WHAT IS NEEDED – Could you set down exactly the lines in the records below between the line holding "text_box [303, 773, 1704, 917]" and the line holding "Document page, 1500x1125 pixels.", inclusive?

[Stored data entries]
Segment Open
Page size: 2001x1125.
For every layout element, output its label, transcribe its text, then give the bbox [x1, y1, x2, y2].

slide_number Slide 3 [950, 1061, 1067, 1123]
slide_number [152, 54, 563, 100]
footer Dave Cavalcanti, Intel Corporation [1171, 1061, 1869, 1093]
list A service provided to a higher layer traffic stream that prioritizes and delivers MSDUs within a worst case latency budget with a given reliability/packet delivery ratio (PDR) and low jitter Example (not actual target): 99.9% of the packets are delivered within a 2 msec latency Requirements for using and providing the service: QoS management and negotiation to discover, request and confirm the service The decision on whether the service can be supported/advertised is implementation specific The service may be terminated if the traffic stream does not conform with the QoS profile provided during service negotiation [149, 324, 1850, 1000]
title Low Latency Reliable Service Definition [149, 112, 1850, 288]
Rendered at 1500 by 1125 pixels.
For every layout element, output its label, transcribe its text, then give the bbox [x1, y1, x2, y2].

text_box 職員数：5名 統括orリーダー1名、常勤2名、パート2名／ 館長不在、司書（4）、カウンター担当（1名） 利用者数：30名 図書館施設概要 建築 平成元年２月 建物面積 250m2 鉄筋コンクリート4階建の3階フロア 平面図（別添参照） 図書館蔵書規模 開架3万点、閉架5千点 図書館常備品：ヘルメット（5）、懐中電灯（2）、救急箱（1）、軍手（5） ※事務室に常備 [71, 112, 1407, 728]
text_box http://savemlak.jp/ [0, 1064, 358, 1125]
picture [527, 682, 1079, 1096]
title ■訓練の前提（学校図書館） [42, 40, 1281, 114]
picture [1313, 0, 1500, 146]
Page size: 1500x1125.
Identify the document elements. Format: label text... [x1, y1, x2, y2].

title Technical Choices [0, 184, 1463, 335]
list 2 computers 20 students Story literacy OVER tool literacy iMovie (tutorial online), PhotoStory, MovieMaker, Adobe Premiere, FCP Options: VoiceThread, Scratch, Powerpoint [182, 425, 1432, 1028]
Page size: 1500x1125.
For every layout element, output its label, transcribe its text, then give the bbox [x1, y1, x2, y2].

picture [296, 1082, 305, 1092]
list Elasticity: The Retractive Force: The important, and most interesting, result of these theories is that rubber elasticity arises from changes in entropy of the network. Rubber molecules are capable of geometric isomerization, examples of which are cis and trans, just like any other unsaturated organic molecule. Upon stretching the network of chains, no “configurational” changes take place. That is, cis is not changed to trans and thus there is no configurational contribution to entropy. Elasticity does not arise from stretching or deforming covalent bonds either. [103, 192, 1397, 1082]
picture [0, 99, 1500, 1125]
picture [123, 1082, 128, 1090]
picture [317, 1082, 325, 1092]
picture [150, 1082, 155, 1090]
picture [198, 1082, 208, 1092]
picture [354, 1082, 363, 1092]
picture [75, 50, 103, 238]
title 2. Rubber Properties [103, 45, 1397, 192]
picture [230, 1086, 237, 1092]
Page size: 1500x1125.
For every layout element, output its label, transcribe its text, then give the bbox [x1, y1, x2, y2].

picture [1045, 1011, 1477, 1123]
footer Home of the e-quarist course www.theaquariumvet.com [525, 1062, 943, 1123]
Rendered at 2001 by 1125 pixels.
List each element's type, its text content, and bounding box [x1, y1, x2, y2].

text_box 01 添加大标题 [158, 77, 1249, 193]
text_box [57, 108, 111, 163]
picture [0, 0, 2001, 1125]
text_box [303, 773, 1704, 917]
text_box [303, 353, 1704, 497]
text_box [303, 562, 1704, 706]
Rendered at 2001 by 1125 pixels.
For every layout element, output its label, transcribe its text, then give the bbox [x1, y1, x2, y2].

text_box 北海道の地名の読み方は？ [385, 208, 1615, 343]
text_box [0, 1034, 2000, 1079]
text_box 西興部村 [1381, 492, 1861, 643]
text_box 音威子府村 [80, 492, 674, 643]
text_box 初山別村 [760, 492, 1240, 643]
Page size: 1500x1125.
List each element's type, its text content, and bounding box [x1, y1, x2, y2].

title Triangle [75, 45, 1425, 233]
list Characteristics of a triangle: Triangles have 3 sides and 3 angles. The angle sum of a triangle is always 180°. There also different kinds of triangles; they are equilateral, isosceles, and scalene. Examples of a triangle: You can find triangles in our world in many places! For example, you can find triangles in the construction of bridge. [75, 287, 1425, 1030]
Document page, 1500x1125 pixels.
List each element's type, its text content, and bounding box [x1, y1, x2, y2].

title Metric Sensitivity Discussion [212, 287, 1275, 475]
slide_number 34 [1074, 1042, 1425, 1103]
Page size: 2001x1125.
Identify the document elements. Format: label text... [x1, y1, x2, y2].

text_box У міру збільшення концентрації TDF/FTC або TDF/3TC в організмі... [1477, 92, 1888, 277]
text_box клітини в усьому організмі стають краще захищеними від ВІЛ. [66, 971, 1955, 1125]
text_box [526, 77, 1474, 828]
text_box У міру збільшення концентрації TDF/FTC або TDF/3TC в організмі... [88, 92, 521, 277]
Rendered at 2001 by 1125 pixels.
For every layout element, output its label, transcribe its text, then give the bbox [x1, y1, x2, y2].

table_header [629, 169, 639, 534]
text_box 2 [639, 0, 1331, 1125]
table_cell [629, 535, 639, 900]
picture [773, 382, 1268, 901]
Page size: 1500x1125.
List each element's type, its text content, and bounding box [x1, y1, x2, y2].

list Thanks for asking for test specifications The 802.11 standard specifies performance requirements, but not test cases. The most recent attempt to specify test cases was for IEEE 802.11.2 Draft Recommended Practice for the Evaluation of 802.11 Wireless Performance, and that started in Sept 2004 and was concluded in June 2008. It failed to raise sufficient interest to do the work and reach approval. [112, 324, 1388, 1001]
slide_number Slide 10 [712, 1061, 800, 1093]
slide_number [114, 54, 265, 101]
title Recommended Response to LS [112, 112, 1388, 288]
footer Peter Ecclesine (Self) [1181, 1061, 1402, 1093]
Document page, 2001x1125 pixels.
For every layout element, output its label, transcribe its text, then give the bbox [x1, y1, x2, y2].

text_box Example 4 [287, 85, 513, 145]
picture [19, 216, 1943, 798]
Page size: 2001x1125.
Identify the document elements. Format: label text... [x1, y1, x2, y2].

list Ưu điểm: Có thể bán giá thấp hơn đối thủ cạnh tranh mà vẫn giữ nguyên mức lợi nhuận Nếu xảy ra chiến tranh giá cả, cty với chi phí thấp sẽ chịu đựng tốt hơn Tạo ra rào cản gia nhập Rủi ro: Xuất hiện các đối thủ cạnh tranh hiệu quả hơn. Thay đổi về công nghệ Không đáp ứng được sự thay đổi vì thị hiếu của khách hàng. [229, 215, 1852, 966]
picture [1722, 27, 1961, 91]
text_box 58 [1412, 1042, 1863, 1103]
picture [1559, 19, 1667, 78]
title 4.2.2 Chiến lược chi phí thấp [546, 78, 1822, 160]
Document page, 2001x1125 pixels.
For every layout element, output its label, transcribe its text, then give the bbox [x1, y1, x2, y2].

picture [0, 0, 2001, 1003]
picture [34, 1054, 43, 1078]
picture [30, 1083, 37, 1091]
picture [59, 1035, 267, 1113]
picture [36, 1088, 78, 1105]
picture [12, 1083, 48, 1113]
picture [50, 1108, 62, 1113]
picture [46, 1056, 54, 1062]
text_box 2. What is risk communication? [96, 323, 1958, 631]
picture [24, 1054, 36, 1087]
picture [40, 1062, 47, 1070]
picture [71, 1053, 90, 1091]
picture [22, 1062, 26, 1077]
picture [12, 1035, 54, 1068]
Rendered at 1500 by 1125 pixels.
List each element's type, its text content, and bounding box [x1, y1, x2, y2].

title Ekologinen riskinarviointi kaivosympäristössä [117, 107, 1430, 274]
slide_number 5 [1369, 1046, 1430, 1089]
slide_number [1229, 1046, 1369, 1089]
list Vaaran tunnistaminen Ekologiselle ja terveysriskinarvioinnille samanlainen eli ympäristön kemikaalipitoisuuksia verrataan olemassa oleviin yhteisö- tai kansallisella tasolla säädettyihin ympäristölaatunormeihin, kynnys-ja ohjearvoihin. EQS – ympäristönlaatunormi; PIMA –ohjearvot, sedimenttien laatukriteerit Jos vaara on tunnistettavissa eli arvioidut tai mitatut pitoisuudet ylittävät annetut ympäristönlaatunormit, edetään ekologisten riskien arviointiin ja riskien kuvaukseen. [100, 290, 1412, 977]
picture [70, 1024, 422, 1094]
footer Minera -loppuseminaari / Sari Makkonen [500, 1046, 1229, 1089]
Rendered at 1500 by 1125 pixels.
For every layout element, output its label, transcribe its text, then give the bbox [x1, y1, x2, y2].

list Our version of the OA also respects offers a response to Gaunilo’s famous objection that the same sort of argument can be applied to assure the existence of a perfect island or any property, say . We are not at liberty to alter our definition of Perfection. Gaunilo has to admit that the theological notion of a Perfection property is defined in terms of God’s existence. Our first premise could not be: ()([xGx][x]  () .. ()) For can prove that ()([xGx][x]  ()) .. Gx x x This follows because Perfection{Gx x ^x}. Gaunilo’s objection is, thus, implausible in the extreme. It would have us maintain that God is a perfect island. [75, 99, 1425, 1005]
Segment Closed
PROBLEM SOLUTION –
text_box [303, 773, 1704, 917]
text_box [303, 353, 1704, 497]
text_box [303, 562, 1704, 706]
Rendered at 2001 by 1125 pixels.
For every layout element, output its label, transcribe its text, then give the bbox [x1, y1, x2, y2].

text_box 北海道の地名の読み方は？ [385, 208, 1615, 343]
text_box [0, 1034, 2000, 1079]
text_box 西興部村 [1381, 492, 1861, 643]
text_box 音威子府村 [80, 492, 674, 643]
text_box 初山別村 [760, 492, 1240, 643]
Page size: 1500x1125.
List each element's type, its text content, and bounding box [x1, y1, x2, y2].

title Triangle [75, 45, 1425, 233]
list Characteristics of a triangle: Triangles have 3 sides and 3 angles. The angle sum of a triangle is always 180°. There also different kinds of triangles; they are equilateral, isosceles, and scalene. Examples of a triangle: You can find triangles in our world in many places! For example, you can find triangles in the construction of bridge. [75, 287, 1425, 1030]
Document page, 1500x1125 pixels.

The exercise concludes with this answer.